FIG. 1 is a block diagram showing an embodiment of a video signal recording device according to the present invention.

FIG. 2 is a timing diagram illustrating a method of moving picture compression.

FIG. 3 is a timing diagram showing the operation of an embodiment of a video signal device according to the present invention.

FIG. 4 is a timing diagram showing the operation of another embodiment of the video signal device according to the present invention.
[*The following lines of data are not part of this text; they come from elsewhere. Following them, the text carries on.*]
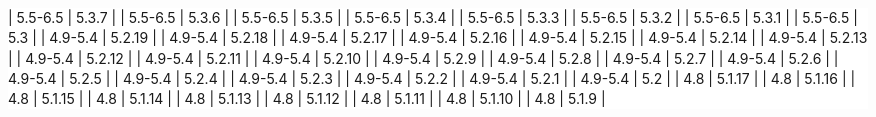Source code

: | 5.5-6.5            | 5.3.7             |
| 5.5-6.5            | 5.3.6             |
| 5.5-6.5            | 5.3.5             |
| 5.5-6.5            | 5.3.4             |
| 5.5-6.5            | 5.3.3             |
| 5.5-6.5            | 5.3.2             |
| 5.5-6.5            | 5.3.1             |
| 5.5-6.5            | 5.3               |
| 4.9-5.4            | 5.2.19            |
| 4.9-5.4            | 5.2.18            |
| 4.9-5.4            | 5.2.17            |
| 4.9-5.4            | 5.2.16            |
| 4.9-5.4            | 5.2.15            |
| 4.9-5.4            | 5.2.14            |
| 4.9-5.4            | 5.2.13            |
| 4.9-5.4            | 5.2.12            |
| 4.9-5.4            | 5.2.11            |
| 4.9-5.4            | 5.2.10            |
| 4.9-5.4            | 5.2.9             |
| 4.9-5.4            | 5.2.8             |
| 4.9-5.4            | 5.2.7             |
| 4.9-5.4            | 5.2.6             |
| 4.9-5.4            | 5.2.5             |
| 4.9-5.4            | 5.2.4             |
| 4.9-5.4            | 5.2.3             |
| 4.9-5.4            | 5.2.2             |
| 4.9-5.4            | 5.2.1             |
| 4.9-5.4            | 5.2               |
| 4.8                | 5.1.17            |
| 4.8                | 5.1.16            |
| 4.8                | 5.1.15            |
| 4.8                | 5.1.14            |
| 4.8                | 5.1.13            |
| 4.8                | 5.1.12            |
| 4.8                | 5.1.11            |
| 4.8                | 5.1.10            |
| 4.8                | 5.1.9             |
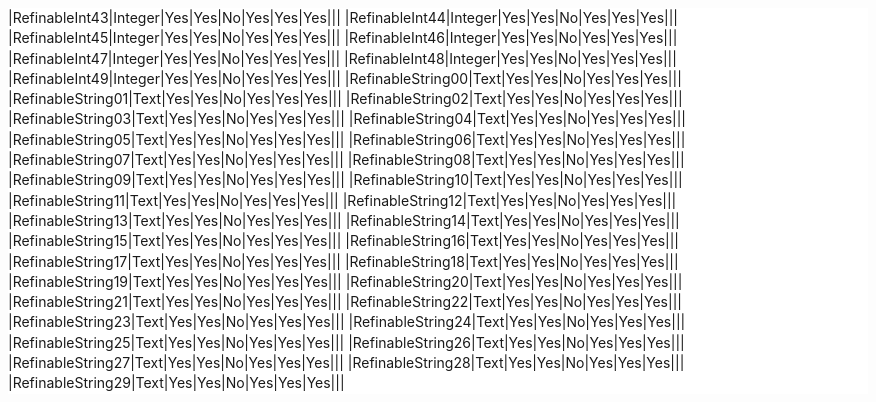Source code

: |RefinableInt43|Integer|Yes|Yes|No|Yes|Yes|Yes|||
|RefinableInt44|Integer|Yes|Yes|No|Yes|Yes|Yes|||
|RefinableInt45|Integer|Yes|Yes|No|Yes|Yes|Yes|||
|RefinableInt46|Integer|Yes|Yes|No|Yes|Yes|Yes|||
|RefinableInt47|Integer|Yes|Yes|No|Yes|Yes|Yes|||
|RefinableInt48|Integer|Yes|Yes|No|Yes|Yes|Yes|||
|RefinableInt49|Integer|Yes|Yes|No|Yes|Yes|Yes|||
|RefinableString00|Text|Yes|Yes|No|Yes|Yes|Yes|||
|RefinableString01|Text|Yes|Yes|No|Yes|Yes|Yes|||
|RefinableString02|Text|Yes|Yes|No|Yes|Yes|Yes|||
|RefinableString03|Text|Yes|Yes|No|Yes|Yes|Yes|||
|RefinableString04|Text|Yes|Yes|No|Yes|Yes|Yes|||
|RefinableString05|Text|Yes|Yes|No|Yes|Yes|Yes|||
|RefinableString06|Text|Yes|Yes|No|Yes|Yes|Yes|||
|RefinableString07|Text|Yes|Yes|No|Yes|Yes|Yes|||
|RefinableString08|Text|Yes|Yes|No|Yes|Yes|Yes|||
|RefinableString09|Text|Yes|Yes|No|Yes|Yes|Yes|||
|RefinableString10|Text|Yes|Yes|No|Yes|Yes|Yes|||
|RefinableString11|Text|Yes|Yes|No|Yes|Yes|Yes|||
|RefinableString12|Text|Yes|Yes|No|Yes|Yes|Yes|||
|RefinableString13|Text|Yes|Yes|No|Yes|Yes|Yes|||
|RefinableString14|Text|Yes|Yes|No|Yes|Yes|Yes|||
|RefinableString15|Text|Yes|Yes|No|Yes|Yes|Yes|||
|RefinableString16|Text|Yes|Yes|No|Yes|Yes|Yes|||
|RefinableString17|Text|Yes|Yes|No|Yes|Yes|Yes|||
|RefinableString18|Text|Yes|Yes|No|Yes|Yes|Yes|||
|RefinableString19|Text|Yes|Yes|No|Yes|Yes|Yes|||
|RefinableString20|Text|Yes|Yes|No|Yes|Yes|Yes|||
|RefinableString21|Text|Yes|Yes|No|Yes|Yes|Yes|||
|RefinableString22|Text|Yes|Yes|No|Yes|Yes|Yes|||
|RefinableString23|Text|Yes|Yes|No|Yes|Yes|Yes|||
|RefinableString24|Text|Yes|Yes|No|Yes|Yes|Yes|||
|RefinableString25|Text|Yes|Yes|No|Yes|Yes|Yes|||
|RefinableString26|Text|Yes|Yes|No|Yes|Yes|Yes|||
|RefinableString27|Text|Yes|Yes|No|Yes|Yes|Yes|||
|RefinableString28|Text|Yes|Yes|No|Yes|Yes|Yes|||
|RefinableString29|Text|Yes|Yes|No|Yes|Yes|Yes|||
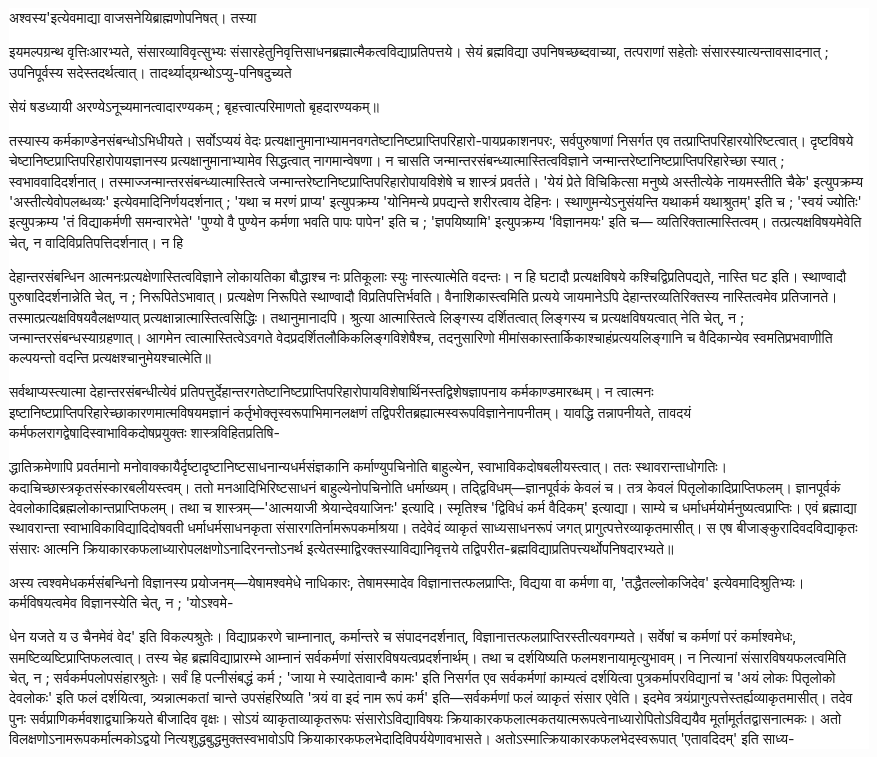 अश्वस्य'इत्येवमाद्या वाजसनेयिब्राह्मणोपनिषत्। तस्या

इयमल्पग्रन्थ वृत्तिःआरभ्यते, संसारव्याविवृत्सुभ्यः संसारहेतुनिवृत्तिसाधनब्रह्मात्मैकत्वविद्याप्रतिपत्तये। सेयं ब्रह्मविद्या उपनिषच्छब्दवाच्या, तत्पराणां सहेतोः संसारस्यात्यन्तावसादनात् ; उपनिपूर्वस्य सदेस्तदर्थत्वात्। तादर्थ्याद्ग्रन्थोऽप्यु-पनिषदुच्यते

सेयं षडध्यायी अरण्येऽनूच्यमानत्वादारण्यकम् ; बृहत्त्वात्परिमाणतो बृहदारण्यकम्॥

 तस्यास्य कर्मकाण्डेनसंबन्धोऽभिधीयते। सर्वोऽप्ययं वेदः प्रत्यक्षानुमानाभ्यामनवगतेष्टानिष्टप्राप्तिपरिहारो-पायप्रकाशनपरः, सर्वपुरुषाणां निसर्गत एव तत्प्राप्तिपरिहारयोरिष्टत्वात्। दृष्टविषये चेष्टानिष्टप्राप्तिपरिहारोपायज्ञानस्य प्रत्यक्षानुमानाभ्यामेव सिद्धत्वात् नागमान्वेषणा। न चासति जन्मान्तरसंबन्ध्यात्मास्तित्वविज्ञाने जन्मान्तरेष्टानिष्टप्राप्तिपरिहारेच्छा स्यात् ; स्वभाववादिदर्शनात्। तस्माज्जन्मान्तरसंबन्ध्यात्मास्तित्वे जन्मान्तरेष्टानिष्टप्राप्तिपरिहारोपायविशेषे च शास्त्रं प्रवर्तते। 'येयं प्रेते विचिकित्सा मनुष्ये अस्तीत्येके नायमस्तीति चैके' इत्युपक्रम्य 'अस्तीत्येवोपलब्धव्यः' इत्येवमादिनिर्णयदर्शनात् ; 'यथा च मरणं प्राप्य' इत्युपक्रम्य 'योनिमन्ये प्रपद्यन्ते शरीरत्वाय देहिनः। स्थाणुमन्येऽनुसंयन्ति यथाकर्म यथाश्रुतम्' इति च ; 'स्वयं ज्योतिः' इत्युपक्रम्य 'तं विद्याकर्मणी समन्वारभेते' 'पुण्यो वै पुण्येन कर्मणा भवति पापः पापेन' इति च ; 'ज्ञपयिष्यामि' इत्युपक्रम्य 'विज्ञानमयः' इति च— व्यतिरिक्तात्मास्तित्वम्। तत्प्रत्यक्षविषयमेवेति चेत्, न वादिविप्रतिपत्तिदर्शनात्। न हि

देहान्तरसंबन्धिन आत्मनःप्रत्यक्षेणास्तित्वविज्ञाने लोकायतिका बौद्धाश्च नः प्रतिकूलाः स्युः नास्त्यात्मेति वदन्तः। न हि घटादौ प्रत्यक्षविषये कश्चिद्विप्रतिपद्यते, नास्ति घट इति। स्थाण्वादौ पुरुषादिदर्शनान्नेति चेत्, न ; निरूपितेऽभावात्। प्रत्यक्षेण निरूपिते स्थाण्वादौ विप्रतिपत्तिर्भवति। वैनाशिकास्त्वमिति प्रत्यये जायमानेऽपि देहान्तरव्यतिरिक्तस्य नास्तित्वमेव प्रतिजानते। तस्मात्प्रत्यक्षविषयवैलक्षण्यात् प्रत्यक्षान्नात्मास्तित्वसिद्धिः। तथानुमानादपि। श्रुत्या आत्मास्तित्वे लिङ्गस्य दर्शितत्वात् लिङ्गस्य च प्रत्यक्षविषयत्वात् नेति चेत्, न ; जन्मान्तरसंबन्धस्याग्रहणात्। आगमेन त्वात्मास्तित्वेऽवगते वेदप्रदर्शितलौकिकलिङ्गविशेषैश्च, तदनुसारिणो मीमांसकास्तार्किकाश्चाहंप्रत्ययलिङ्गानि च वैदिकान्येव स्वमतिप्रभवाणीति कल्पयन्तो वदन्ति प्रत्यक्षश्चानुमेयश्चात्मेति॥

 सर्वथाप्यस्त्यात्मा देहान्तरसंबन्धीत्येवं प्रतिपत्तुर्देहान्तरगतेष्टानिष्टप्राप्तिपरिहारोपायविशेषार्थिनस्तद्विशेषज्ञापनाय कर्मकाण्डमारब्धम्। न त्वात्मनः इष्टानिष्टप्राप्तिपरिहारेच्छाकारणमात्मविषयमज्ञानं कर्तृभोक्तृस्वरूपाभिमानलक्षणं तद्विपरीतब्रह्यात्मस्वरूपविज्ञानेनापनीतम्। यावद्धि तन्नापनीयते, तावदयं कर्मफलरागद्वेषादिस्वाभाविकदोषप्रयुक्तः शास्त्रविहितप्रतिषि-

द्धातिक्रमेणापि प्रवर्तमानो मनोवाक्कायैर्दृष्टादृष्टानिष्टसाधनान्यधर्मसंज्ञकानि कर्माण्युपचिनोति बाहुल्येन, स्वाभाविकदोषबलीयस्त्वात्। ततः स्थावरान्ताधोगतिः। कदाचिच्छास्त्रकृतसंस्कारबलीयस्त्वम्। ततो मनआदिभिरिष्टसाधनं बाहुल्येनोपचिनोति धर्माख्यम्। तद्द्विविधम्—ज्ञानपूर्वकं केवलं च। तत्र केवलं पितृलोकादिप्राप्तिफलम्। ज्ञानपूर्वकं देवलोकादिब्रह्मलोकान्तप्राप्तिफलम्। तथा च शास्त्रम्—'आत्मयाजी श्रेयान्देवयाजिनः' इत्यादि। स्मृतिश्च 'द्विविधं कर्म वैदिकम्' इत्याद्या। साम्ये च धर्माधर्मयोर्मनुष्यत्वप्राप्तिः। एवं ब्रह्माद्या स्थावरान्ता स्वाभाविकाविद्यादिदोषवती धर्माधर्मसाधनकृता संसारगतिर्नामरूपकर्माश्रया। तदेवेदं व्याकृतं साध्यसाधनरूपं जगत् प्रागुत्पत्तेरव्याकृतमासीत्। स एष बीजाङ्कुरादिवदविद्याकृतः संसारः आत्मनि क्रियाकारकफलाध्यारोपलक्षणोऽनादिरनन्तोऽनर्थ इत्येतस्माद्विरक्तस्याविद्यानिवृत्तये तद्विपरीत-ब्रह्मविद्याप्रतिपत्त्यर्थोपनिषदारभ्यते॥

 अस्य त्वश्वमेधकर्मसंबन्धिनो विज्ञानस्य प्रयोजनम्—येषामश्वमेधे नाधिकारः, तेषामस्मादेव विज्ञानात्तत्फलप्राप्तिः, विद्यया वा कर्मणा वा, 'तद्धैतल्लोकजिदेव' इत्येवमादिश्रुतिभ्यः। कर्मविषयत्वमेव विज्ञानस्येति चेत्, न ; 'योऽश्वमे-

धेन यजते य उ चैनमेवं वेद' इति विकल्पश्रुतेः। विद्याप्रकरणे चाम्नानात्, कर्मान्तरे च संपादनदर्शनात्, विज्ञानात्तत्फलप्राप्तिरस्तीत्यवगम्यते। सर्वेषां च कर्मणां परं कर्माश्वमेधः, समष्टिव्यष्टिप्राप्तिफलत्वात्। तस्य चेह ब्रह्मविद्याप्रारम्भे आम्नानं सर्वकर्मणां संसारविषयत्वप्रदर्शनार्थम्। तथा च दर्शयिष्यति फलमशनायामृत्युभावम्। न नित्यानां संसारविषयफलत्वमिति चेत्, न ; सर्वकर्मपलोपसंहारश्रुतेः। सर्वं हि पत्नीसंबद्धं कर्म ; 'जाया मे स्यादेतावान्वै कामः' इति निसर्गत एव सर्वकर्मणां काम्यत्वं दर्शयित्वा पुत्रकर्मापरविद्यानां च 'अयं लोकः पितृलोको देवलोकः' इति फलं दर्शयित्वा, त्र्यन्नात्मकतां चान्ते उपसंहरिष्यति 'त्रयं वा इदं नाम रूपं कर्म' इति—सर्वकर्मणां फलं व्याकृतं संसार एवेति। इदमेव त्रयंप्रागुत्पत्तेस्तर्ह्यव्याकृतमासीत्। तदेव पुनः सर्वप्राणिकर्मवशाद्व्याक्रियते बीजादिव वृक्षः। सोऽयं व्याकृताव्याकृतरूपः संसारोऽविद्याविषयः क्रियाकारकफलात्मकतयात्मरूपत्वेनाध्यारोपितोऽविद्ययैव मूर्तामूर्ततद्वासनात्मकः। अतो विलक्षणोऽनामरूपकर्मात्मकोऽद्वयो नित्यशुद्धबुद्धमुक्तस्वभावोऽपि क्रियाकारकफलभेदादिविपर्ययेणावभासते। अतोऽस्मात्क्रियाकारकफलभेदस्वरूपात् 'एतावदिदम्' इति साध्य-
FIG. 5 is a timing diagram showing the operation of another embodiment of the video signal device according to the present invention.

[Explanation of symbols]

 5 Image compression circuit 6 Input / output management circuit for memory 7 Memory 8 Memory free space detection circuit 9 Hard disk write control circuit 10 Hard disk 11 Vibration detection circuit

Claims (6)

[Claims] 1. A video signal recording apparatus for compressing and recording a video signal, a compression circuit for compressing the video signal, a memory for temporarily storing the compressed video signal, and a free space of the memory detected. Memory remaining amount detecting circuit, a recording circuit for recording the signal read from the memory, a vibration detecting circuit for detecting the vibration of the recording circuit, and the recording circuit according to the detection result of the vibration detecting circuit. A recording stop circuit for stopping recording on the memory, and a memory input / output control circuit for controlling writing / reading of the memory according to the results of the vibration detection circuit and the memory remaining amount detection circuit. A video signal recording device characterized by. 2. A video signal recording device for compressing and recording a video signal, a compression circuit for compressing the video signal, a memory for temporarily storing the compressed video signal, and an available capacity of the memory is detected. Memory remaining amount detecting circuit, a recording circuit for recording the signal read from the memory, a vibration detecting circuit for detecting the vibration of the recording circuit, and the recording circuit according to the detection result of the vibration detecting circuit. A recording stop circuit that stops recording on the memory, and a memory input / output control circuit that controls writing / reading of the memory according to the results of the vibration detection circuit and the memory remaining amount detection circuit. And an image sensor for photoelectrically converting an optical image formed by the lens to generate an electrical video signal, and a camera signal processing circuit for processing the video signal. Image signal recording apparatus. 3. The input / output control circuit of the memory is configured such that after the recording stop is released by the recording stop circuit, a frame which is being written by the recording circuit is completed without omission.
The video signal recording apparatus according to claim 1 or 2, wherein writing to the recording circuit is restarted. 4. The memory can be partially erased or overwritten, and the input / output circuit of the memory changes the contents of the memory into a frame of a video signal according to the output of the memory remaining amount detection circuit. Erase or overwrite in units,
4. The video signal recording device according to claim 1, wherein writing to the memory is performed. 5. The image compression is performed by combining one or more of intra-frame coding, inter-frame forward predictive coding and bidirectional predictive coding, and the erasing or overwriting of the memory contents is performed by the code. 5. The video signal recording device according to claim 1, wherein the video signal recording device is performed in units of a combination. 6. The input / output control circuit of the memory deletes information stored in the memory after the encoding combination unit which was being written in the recording circuit in units of the combination or later deletes the information. 6. The video signal recording apparatus according to claim 1, wherein writing of the memory is controlled so as to be rewritten with information to be recorded, and the compression of the image is restarted from the intraframe compression.